**REQUIRED TASKS**
A: Translate this sentence from the archery forum thread into Spanish: "I would put as many bows in her hand as possible."
B: Carry on the archery forum thread about picking a bow for a wife, starting right after its final line.

╭─ SOURCE EXTRACT

# What bow to get for my wife?



## GeNeRAL_HuNTR87 (May 28, 2008)

i just bought my wife a BEAR Apprentice 2. same situation as you, she is brand new to the sport but wants to shoot 3D and mayb turkey. the apprentice is adjustable from 20-60lb DW and the draw length is exceptionally adjustable also. i got a brand new ready-to-kill package, with custom strings, sight, rest, quiver, sight light, and stab for $294 from theloghouser. you can find similar deals on ebay for around the same price. check the classifieds on here, lots of good deals! hope this helped!


----------



## kevoswifey (Feb 14, 2012)

Look at Athens bows- depending on her draw length and preferred axle to axle, they have a complete line of bows to fit her. I owned a Bowtech Heartbreaker before I got my Athens bows. In the Bowtech, it was all I could do to pull 42 lbs. My Athens set at 48 feels like so much less. I shoot an Accomplice 34 for hunting and an Exceed 300 for 3D. A lot of women shoot the Ibex model- it is shorter ATA, and can go down to a 24.5 inch draw. These bows are ridiculously smooth and very fast. The grip fits well in my hand, and the bow isn't too heavy for me, but it is heavy enough that it doesn't feel like a toy.


----------



## [email protected] (Mar 9, 2012)

My wife shoots a Athens Aflixtion at 40 lbs and loves it! She is 5'6" and 120lbs and she pulls it back with no effort.


----------



## strazz (Oct 24, 2011)

i have a mathews mission x3 for sale i can get any cams you need, check out my page


----------



## stevem174 (Nov 3, 2009)

RudyRoo said:


> Hi all I am not a woman but I'm looking for a bow for my wife. Not ready to purchase yet but probably in a month or two looking to get something USED in the $500-$600 dollar range. She only hunts turkeys right now but is open to move up to big game and she's also not an archer yet. So I'm looking to get her something thats good quality, and that she can grow into and have for a while. What models should I be looking at? Thanks!


I would put as many bows in her hand as possible. She will tell you the one she likes.


----------



## threetoe (May 13, 2011)

Diamond Razor Edge..
It's the bow for her.

GREAT shooter, you can trick it out for her with Arrows, tips, case, sight and drop away for 600 bucks.

I highly recommend it for ANYONE's first bow.


----------



## rj_bowman (Jan 14, 2012)

just ordered my wife the hoyt rampage XT with 50# limbs for hunting, she had a pse chaos fc and didn't much care for it and a hoyt avenger plus that she loved for target. sh does really like the hoyt grip of the rampage xt and the dl goes down to 24.5 i believe . another good one is the bowtech assassin sd and mathews passion. but mine picked the hoyt. but stevem174 is right its best to find a shop so she can at least hold if not shoot before you buy. good luck


----------



## HoughsArchery (Oct 7, 2011)

Mathews Jewel or Passion.


----------



## RudyRoo (Apr 20, 2012)

stevem174 said:


> I would put as many bows in her hand as possible. She will tell you the one she likes.

╰─
╭─ GIVEN DATA

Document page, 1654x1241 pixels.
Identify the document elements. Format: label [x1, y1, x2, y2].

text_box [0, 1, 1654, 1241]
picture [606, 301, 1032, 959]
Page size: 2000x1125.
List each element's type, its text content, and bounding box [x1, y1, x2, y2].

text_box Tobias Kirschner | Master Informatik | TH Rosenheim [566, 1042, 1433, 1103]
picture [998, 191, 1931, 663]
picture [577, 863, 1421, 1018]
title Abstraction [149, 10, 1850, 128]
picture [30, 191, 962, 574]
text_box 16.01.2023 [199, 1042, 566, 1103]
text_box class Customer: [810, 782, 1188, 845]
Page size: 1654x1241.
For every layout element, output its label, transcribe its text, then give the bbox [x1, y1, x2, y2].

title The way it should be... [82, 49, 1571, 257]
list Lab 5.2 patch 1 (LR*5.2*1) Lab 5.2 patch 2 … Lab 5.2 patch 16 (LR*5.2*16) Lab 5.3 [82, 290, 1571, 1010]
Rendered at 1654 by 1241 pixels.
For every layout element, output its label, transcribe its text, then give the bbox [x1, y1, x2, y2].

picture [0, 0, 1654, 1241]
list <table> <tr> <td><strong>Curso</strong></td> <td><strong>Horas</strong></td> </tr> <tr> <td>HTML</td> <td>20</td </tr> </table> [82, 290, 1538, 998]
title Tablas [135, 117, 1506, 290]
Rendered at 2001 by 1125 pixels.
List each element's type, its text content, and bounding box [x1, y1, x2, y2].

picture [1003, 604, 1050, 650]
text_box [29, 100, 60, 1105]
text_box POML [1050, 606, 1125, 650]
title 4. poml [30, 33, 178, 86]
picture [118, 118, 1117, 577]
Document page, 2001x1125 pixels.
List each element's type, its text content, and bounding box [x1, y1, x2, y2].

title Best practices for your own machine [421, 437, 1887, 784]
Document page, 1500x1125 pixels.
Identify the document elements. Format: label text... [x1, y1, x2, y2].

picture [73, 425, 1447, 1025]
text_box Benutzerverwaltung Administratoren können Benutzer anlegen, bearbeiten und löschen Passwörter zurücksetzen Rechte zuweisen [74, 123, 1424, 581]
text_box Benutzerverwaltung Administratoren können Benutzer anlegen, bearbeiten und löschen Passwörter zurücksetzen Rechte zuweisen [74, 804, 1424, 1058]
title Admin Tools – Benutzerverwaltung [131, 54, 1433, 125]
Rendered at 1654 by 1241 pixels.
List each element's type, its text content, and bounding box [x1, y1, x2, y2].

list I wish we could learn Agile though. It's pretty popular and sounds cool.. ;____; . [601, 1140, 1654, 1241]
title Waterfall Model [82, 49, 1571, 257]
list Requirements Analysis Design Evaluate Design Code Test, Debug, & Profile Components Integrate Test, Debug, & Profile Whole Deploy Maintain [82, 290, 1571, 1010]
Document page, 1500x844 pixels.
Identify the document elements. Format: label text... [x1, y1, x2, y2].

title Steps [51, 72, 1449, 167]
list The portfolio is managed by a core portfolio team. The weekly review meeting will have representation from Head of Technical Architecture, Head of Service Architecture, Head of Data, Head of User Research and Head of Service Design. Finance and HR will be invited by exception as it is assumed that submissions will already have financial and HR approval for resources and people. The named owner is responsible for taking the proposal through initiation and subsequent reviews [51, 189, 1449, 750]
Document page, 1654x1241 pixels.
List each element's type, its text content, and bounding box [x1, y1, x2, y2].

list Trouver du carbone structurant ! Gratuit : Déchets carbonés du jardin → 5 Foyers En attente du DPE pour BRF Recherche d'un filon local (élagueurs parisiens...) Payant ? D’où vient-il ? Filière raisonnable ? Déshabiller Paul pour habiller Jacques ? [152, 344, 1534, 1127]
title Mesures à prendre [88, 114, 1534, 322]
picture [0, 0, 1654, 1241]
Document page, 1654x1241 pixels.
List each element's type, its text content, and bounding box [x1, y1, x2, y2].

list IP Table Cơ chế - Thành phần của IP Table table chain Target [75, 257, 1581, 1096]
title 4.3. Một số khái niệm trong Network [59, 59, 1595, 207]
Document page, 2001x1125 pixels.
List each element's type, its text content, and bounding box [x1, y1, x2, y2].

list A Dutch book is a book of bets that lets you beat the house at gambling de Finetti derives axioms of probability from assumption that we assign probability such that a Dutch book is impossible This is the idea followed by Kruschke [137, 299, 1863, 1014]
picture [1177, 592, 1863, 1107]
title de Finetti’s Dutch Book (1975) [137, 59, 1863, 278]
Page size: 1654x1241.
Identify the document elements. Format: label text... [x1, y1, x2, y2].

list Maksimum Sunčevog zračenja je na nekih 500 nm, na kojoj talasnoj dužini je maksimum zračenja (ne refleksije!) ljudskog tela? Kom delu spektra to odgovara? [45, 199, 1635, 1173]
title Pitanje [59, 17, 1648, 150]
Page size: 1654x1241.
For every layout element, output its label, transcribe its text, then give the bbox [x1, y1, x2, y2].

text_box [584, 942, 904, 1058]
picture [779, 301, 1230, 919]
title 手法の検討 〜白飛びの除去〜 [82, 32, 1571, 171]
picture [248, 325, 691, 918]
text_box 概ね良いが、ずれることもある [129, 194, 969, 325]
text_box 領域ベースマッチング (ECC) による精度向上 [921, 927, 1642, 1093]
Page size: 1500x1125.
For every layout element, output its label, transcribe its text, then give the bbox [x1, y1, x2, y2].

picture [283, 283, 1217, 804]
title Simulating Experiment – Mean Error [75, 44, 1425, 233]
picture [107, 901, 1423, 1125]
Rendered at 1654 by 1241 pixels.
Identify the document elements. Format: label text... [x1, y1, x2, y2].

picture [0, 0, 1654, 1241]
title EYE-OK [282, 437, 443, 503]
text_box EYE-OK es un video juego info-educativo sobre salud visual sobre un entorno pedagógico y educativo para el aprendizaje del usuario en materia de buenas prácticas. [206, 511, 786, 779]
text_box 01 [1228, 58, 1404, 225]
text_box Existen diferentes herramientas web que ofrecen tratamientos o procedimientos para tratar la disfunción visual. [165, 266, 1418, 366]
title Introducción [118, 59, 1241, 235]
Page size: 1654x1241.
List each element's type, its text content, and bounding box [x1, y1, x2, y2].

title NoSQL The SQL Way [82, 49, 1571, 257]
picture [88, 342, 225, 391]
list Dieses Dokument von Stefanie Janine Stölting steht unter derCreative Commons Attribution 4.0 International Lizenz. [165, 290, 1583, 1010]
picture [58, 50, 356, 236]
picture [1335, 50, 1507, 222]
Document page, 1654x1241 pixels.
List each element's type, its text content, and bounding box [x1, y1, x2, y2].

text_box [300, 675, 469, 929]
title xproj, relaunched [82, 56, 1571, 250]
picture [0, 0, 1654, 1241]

╰─

**RESULTS FOR EACH TASK**
A: Yo pondría en sus manos tantos arcos como fuera posible.

B:
I will do this, we have a couple shops around, I was just hoping to narrow down the amount she looks at haha! Thanks everyone for the recomendations and please keep them coming!


----------



## jb-hunter (Oct 1, 2009)

just got the BowTech HeartBreaker for my wife in the 40/50 RAK equiped and them customized it a little more on purple and black stuff. She likes it a lot. Basically a Short Draw Assassin. Let her shoot em all if dealers are close.


----------



## Shadowrider13 (Feb 24, 2012)

This was my first bow too. I just switched to a Hoyt Alpha Elite. If I would have known more about bows at the time (and had the money available), the Alpha Elite would have been my first bow. I'm going to use this bow for 3-d for the first time this weekend. 

But, the Diamond Razor Edge is a great bow. I had it tricked out with a pink/orange/purple custom string, ripcord drop away arrow rest, and IQ Retina Sight. I will still use this bow for the remainder of the ASA shoots this year until I move up to a different class next year. Good luck with whatever you get for her. I'm sure she will like it.


----------



## Antleraddictpa1 (Dec 3, 2011)

Give the bear apprentice a look. Light bow excellent adjustments for someone growing. 20-60 draw weight 15-27 draw length adjustments no press required. The kit is 279.99 I bought one for my fiancé and it's an excellent bow. Check out their website.


Bring em in and put em down..


----------



## Stubby'smom (Mar 20, 2010)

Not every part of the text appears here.